Pour lui, cette formulation doit être interprétée comme une référence au paragraphe concerné par les infractions sexuelles. « En effet, cette disposition s’entend que les dispositions relatives au sursis ne sont pas applicables “au présent” paragraphe », précise-t-il.

Ce paragraphe correspond au paragraphe 10 de la section II du Titre V, intitulé « De la protection pénale des mineurs », qui regroupe les articles 816 à 873 du Code de l’enfant.

L’atteinte sexuelle concernée par cette règle

Dans ce cadre, le délit d’atteinte sexuelle est également concerné par cette disposition. « Le délit d’atteinte sexuelle est prévu par l’article 828 dans le même paragraphe », souligne Kalil Camara.

Dès lors, il estime que la conséquence juridique est claire : « En application de la disposition susvisée, une personne condamnée pour les atteintes sexuelles sur mineur ne peut pas bénéficier du sursis. »

Une infraction liée à l’âge du mineur

Le juriste rappelle également les conditions juridiques permettant de caractériser l’infraction d’atteinte sexuelle sur mineur. « Les atteintes sexuelles sur mineur ne peuvent être caractérisées qu’à l’égard des mineurs “âgés de plus de 15 ans”, non émancipés par le mariage », explique-t-il.

Il en déduit que « les mineurs de 15 ans ou moins n’entrent pas dans cette incrimination ».

Selon lui, l’âge constitue l’élément central de la qualification pénale. « Les atteintes sexuelles visent à punir la relation sexuelle entre un majeur et un mineur de plus de 15 ans. L’âge (plus de 15 ans) est l’élément déterminant », précise-t-il.

Kalil Camara ajoute que le législateur guinéen considère qu’un mineur de plus de 15 ans peut être en mesure de consentir à l’acte sexuel. Toutefois, cela ne protège pas l’adulte contre des poursuites pénales. « Le législateur guinéen a estimé qu’à plus de 15 ans, le mineur pourrait consentir à l’acte sexuel. Cependant, ce consentement ne dispense pas un majeur de sa responsabilité pénale », souligne-t-il.

Des sanctions prévues par la loi

Le Code de l’enfant prévoit des sanctions pénales pour ce délit. L’atteinte sexuelle sur mineur est punie d’une peine allant de six mois à deux ans d’emprisonnement et d’une amende de 2 000 000 à 10 000 000 de francs guinéens, ou de l’une de ces deux peines seulement.

La loi prévoit également la possibilité d’accorder des dommages et intérêts à la victime.

Des circonstances aggravantes peuvent toutefois alourdir les sanctions. Dans ce cas, les peines peuvent atteindre deux à dix ans d’emprisonnement et une amende de 3 000 000 à 10 000 000 de francs guinéens, ou l’une de ces deux peines seulement.

Des peines jugées relativement faibles

Dans son analyse comparative, Kalil Camara estime que la législation guinéenne prévoit des sanctions relativement limitées pour ce type d’infraction. « Comparativement à d’autres législateurs, celui guinéen prévoit des peines très minimes contre les atteintes sexuelles sur mineur », observe-t-il.

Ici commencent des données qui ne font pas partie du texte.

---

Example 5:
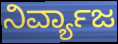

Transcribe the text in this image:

ನಿರ್ವ್ಯಾಜ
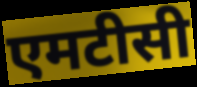
एमटीसी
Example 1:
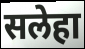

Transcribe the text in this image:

सलेहा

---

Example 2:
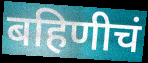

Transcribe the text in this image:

बहिणीचं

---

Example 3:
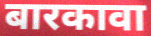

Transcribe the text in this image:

बारकावा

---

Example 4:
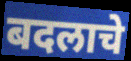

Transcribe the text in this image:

बदलाचे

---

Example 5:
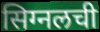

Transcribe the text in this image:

सिग्नलची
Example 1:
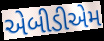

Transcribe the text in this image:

એબીડીએમ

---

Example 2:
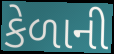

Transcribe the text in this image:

કેળાની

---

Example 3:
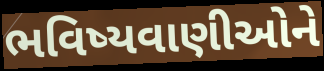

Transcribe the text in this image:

ભવિષ્યવાણીઓને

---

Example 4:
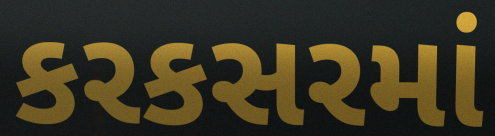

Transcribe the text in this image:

કરકસરમાં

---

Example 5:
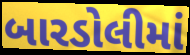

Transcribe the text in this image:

બારડોલીમાં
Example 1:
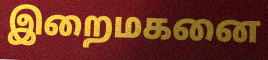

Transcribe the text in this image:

இறைமகனை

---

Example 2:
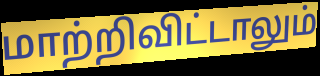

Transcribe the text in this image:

மாற்றிவிட்டாலும்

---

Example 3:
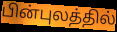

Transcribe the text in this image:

பின்புலத்தில்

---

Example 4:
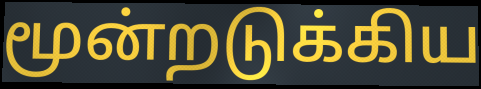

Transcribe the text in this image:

மூன்றடுக்கிய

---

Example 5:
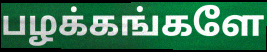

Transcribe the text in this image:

பழக்கங்களே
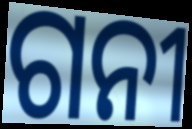
ଗନୀ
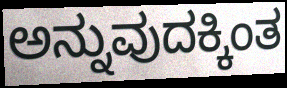
ಅನ್ನುವುದಕ್ಕಿಂತ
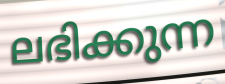
ലഭിക്കുന്ന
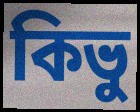
কিভু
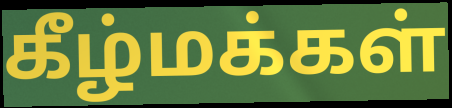
கீழ்மக்கள்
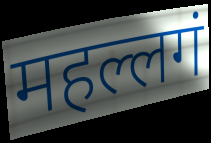
महल्लगं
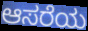
ಆಸರೆಯ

Il souligne néanmoins que la loi reste stricte sur un point essentiel. « Toutefois, il se montre ferme en faisant obstacle à l’octroi du bénéfice du sursis au condamné », ajoute le juriste.

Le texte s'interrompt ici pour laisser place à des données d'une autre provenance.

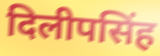
दिलीपसिंह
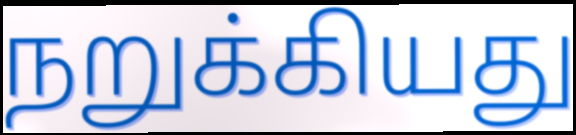
நறுக்கியது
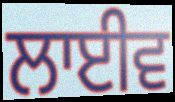
ਲਾਈਵ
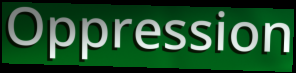
Oppression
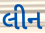
લીન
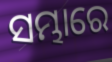
ସମ୍ଭାରେ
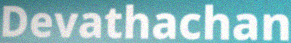
Devathachan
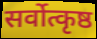
सर्वोत्कृष्ठ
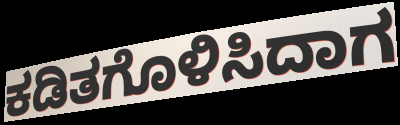
ಕಡಿತಗೊಳಿಸಿದಾಗ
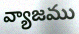
వ్యాజము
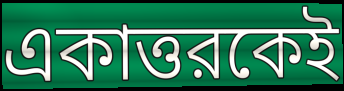
একাত্তরকেই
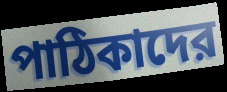
পাঠিকাদের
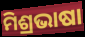
ମିଶ୍ରଭାଷା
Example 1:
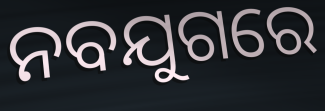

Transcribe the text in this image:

ନବଯୁଗରେ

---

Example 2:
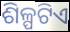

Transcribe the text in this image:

ଶିଳ୍ପଟିଏ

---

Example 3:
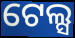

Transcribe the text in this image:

ଟେଲ୍ସ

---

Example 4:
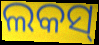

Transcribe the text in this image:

ଲକସ୍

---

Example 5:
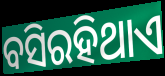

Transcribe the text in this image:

ବସିରହିଥାଏ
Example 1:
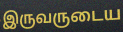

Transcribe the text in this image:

இருவருடைய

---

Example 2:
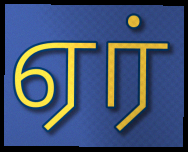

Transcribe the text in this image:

ஏர்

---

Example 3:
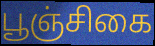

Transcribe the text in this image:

பூஞ்சிகை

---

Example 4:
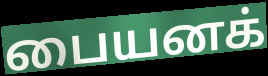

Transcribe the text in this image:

பையனக்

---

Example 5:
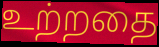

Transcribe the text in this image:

உற்றதை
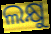
ଲକ୍ଷୁ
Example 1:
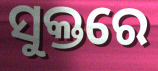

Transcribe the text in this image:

ସୁକ୍ତରେ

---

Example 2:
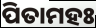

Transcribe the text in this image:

ପିତାମହଃ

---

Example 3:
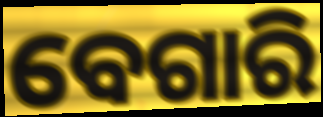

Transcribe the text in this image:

ବେଗାରି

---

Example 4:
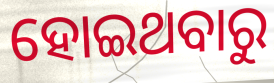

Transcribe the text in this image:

ହୋଇଥବାରୁ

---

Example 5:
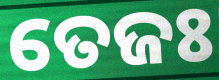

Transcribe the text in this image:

ତେଜଃ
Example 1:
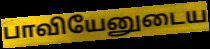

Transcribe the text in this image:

பாவியேனுடைய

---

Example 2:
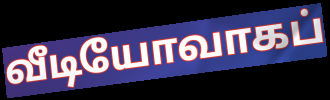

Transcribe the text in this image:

வீடியோவாகப்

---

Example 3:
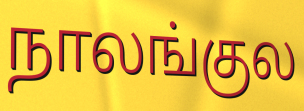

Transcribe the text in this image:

நாலங்குல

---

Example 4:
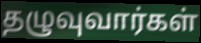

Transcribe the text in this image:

தழுவுவார்கள்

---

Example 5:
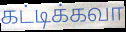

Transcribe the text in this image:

கட்டிக்கவா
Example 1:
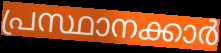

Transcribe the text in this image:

പ്രസ്ഥാനക്കാർ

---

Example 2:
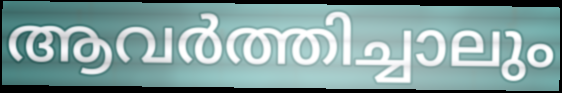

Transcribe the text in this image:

ആവർത്തിച്ചാലും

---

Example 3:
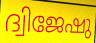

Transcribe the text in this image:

ദ്വിജേഷു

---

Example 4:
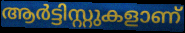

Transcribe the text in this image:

ആർട്ടിസ്റ്റുകളാണ്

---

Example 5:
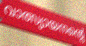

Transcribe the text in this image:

വാത്സ്യായനന്റെ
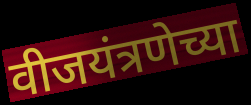
वीजयंत्रणेच्या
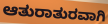
ಆತುರಾತುರವಾಗಿ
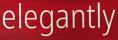
elegantly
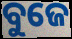
ବୁଜେ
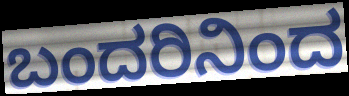
ಬಂದರಿನಿಂದ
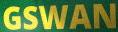
GSWAN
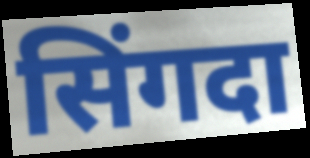
सिंगदा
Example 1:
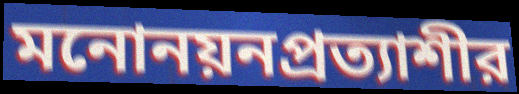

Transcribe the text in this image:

মনোনয়নপ্রত্যাশীর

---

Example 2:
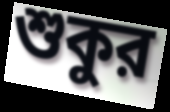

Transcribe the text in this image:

শুকুর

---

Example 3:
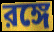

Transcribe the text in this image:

রঙ্গে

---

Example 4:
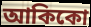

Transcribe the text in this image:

আকিকো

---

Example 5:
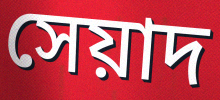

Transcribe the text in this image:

সেয়াদ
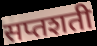
सप्तशती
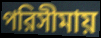
পরিসীমায়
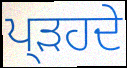
ਪ੍ੜਹਦੇ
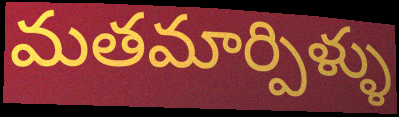
మతమార్పిళ్ళు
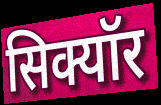
सिक्यॉर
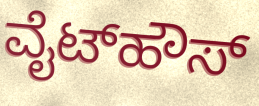
ವೈಟ್‌ಹೌಸ್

Le cas des mineurs de 15 ans ou moins

Kalil Camara évoque également la situation des relations sexuelles impliquant des mineurs âgés de 15 ans ou moins.

Selon lui, dans cette tranche d’âge, le consentement du mineur ne peut pas être juridiquement reconnu. « Si le mineur peut consentir s’il est âgé de plus de 15 ans, nous pouvons en déduire que ceux âgés de 15 ans ou moins ne peuvent valablement consentir à l’acte sexuel. Du moins, il y a une présomption de non consentement », explique-t-il.

Il s’interroge toutefois sur la nature juridique de cette présomption. « Est-ce irréfragable ? Nous ne saurons y répondre », indique-t-il.

Dans tous les cas, précise-t-il, les faits peuvent être qualifiés autrement par la justice. « En tout état de cause, les relations sexuelles avec des mineurs dans cette catégorie peuvent être qualifiées de viol (article 818) ou de crime de pédophilie (article 850) », affirme-t-il.

Dans ces situations, conclut-il, « les atteintes sexuelles ne peuvent être caractérisées dans ce dernier cas ».